Se lever à trois heure trente, ce n’est pas vraiment agréable. Je jette un coup d’œil dehors, le ciel est clair et plein d’étoiles, nous ne pouvons pas reculer ! Alors nous voilà à quatre heure du matin, à marcher dans la rue pour rejoindre la réception du site et grimper les marches du temple pour admirer le soleil se lever. Au début, l’ambiance est magique. Une lueur brille au loin, le soleil se prépare et nous voyons scintiller les lumières de tous les villages dans la plaine. Mais rapidement, la sérénité et la beauté du lieu est gâchée par les touristes qui affluent. Ils sont des centaines, appareil photo à main, à mitrailler sans se soucier de personne autour d’eux. Il me faut bouger sans arrêt pour arriver à prendre des photos sans une grosse tête en premier plan. Nous aurions aimé contempler en silence, en laissant la lumière baigner progressivement le paysage, mais c’est un fantasme de voyageur qui ne peut pas se réaliser dans ce genre de lieu. Contrairement à Bagan au Myanmar et à Angkor au Cambodge, ici il n’y a qu’un temple et pas des dizaines d’hectares de ruines. La foule est donc concentrée au même endroit et ne respecte absolument pas les consignes qui interdisent de s’assoir ou de monter sur les ruines … sous le nez des gardiens dont on ne comprend pas bien le rôle. Pour trente euros l’entrée par personne, la pilule est un peu dure à avaler mais passée la déception, nous reconnaissons que ce levé de soleil était magnifique et que ce temple est une vraie merveille.

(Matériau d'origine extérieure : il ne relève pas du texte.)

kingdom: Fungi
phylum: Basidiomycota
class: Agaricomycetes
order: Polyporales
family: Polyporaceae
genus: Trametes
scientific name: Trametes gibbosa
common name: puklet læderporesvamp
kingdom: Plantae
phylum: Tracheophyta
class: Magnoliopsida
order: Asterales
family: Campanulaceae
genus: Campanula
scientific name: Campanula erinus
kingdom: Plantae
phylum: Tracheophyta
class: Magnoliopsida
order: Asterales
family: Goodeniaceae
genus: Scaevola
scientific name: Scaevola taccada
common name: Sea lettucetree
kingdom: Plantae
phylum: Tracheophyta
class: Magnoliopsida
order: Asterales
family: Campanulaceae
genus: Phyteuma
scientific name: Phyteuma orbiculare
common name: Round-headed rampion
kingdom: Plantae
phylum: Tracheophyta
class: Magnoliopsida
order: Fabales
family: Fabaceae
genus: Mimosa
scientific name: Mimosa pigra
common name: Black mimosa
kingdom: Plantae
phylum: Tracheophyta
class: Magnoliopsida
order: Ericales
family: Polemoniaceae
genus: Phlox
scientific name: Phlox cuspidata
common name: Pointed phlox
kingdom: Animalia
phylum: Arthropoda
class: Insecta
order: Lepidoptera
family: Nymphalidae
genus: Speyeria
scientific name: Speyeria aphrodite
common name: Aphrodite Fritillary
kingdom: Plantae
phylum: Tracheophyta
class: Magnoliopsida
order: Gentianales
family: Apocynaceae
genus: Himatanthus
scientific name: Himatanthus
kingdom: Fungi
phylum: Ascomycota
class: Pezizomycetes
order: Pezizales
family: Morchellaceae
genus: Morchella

Autour de sept heure, il nous faut rejoindre l’hôtel pour prendre un taxi et rejoindre Yogyakarta. Chloé et Romain voudrait arriver tôt au service d’immigration pour faire leur extension de visa. Comme en voyage rien ne se passe jamais comme prévu, déposer leur dossier leur prendra deux heures au lieu des quinze minutes prévues. Le chauffeur acceptera même d’attendre contre une petite augmentation du tarif. Nous arrivons enfin dans le même hôtel qu’à l’aller, Tropis Home Stay, pour deux jours de visite avant de rejoindre Surabaya.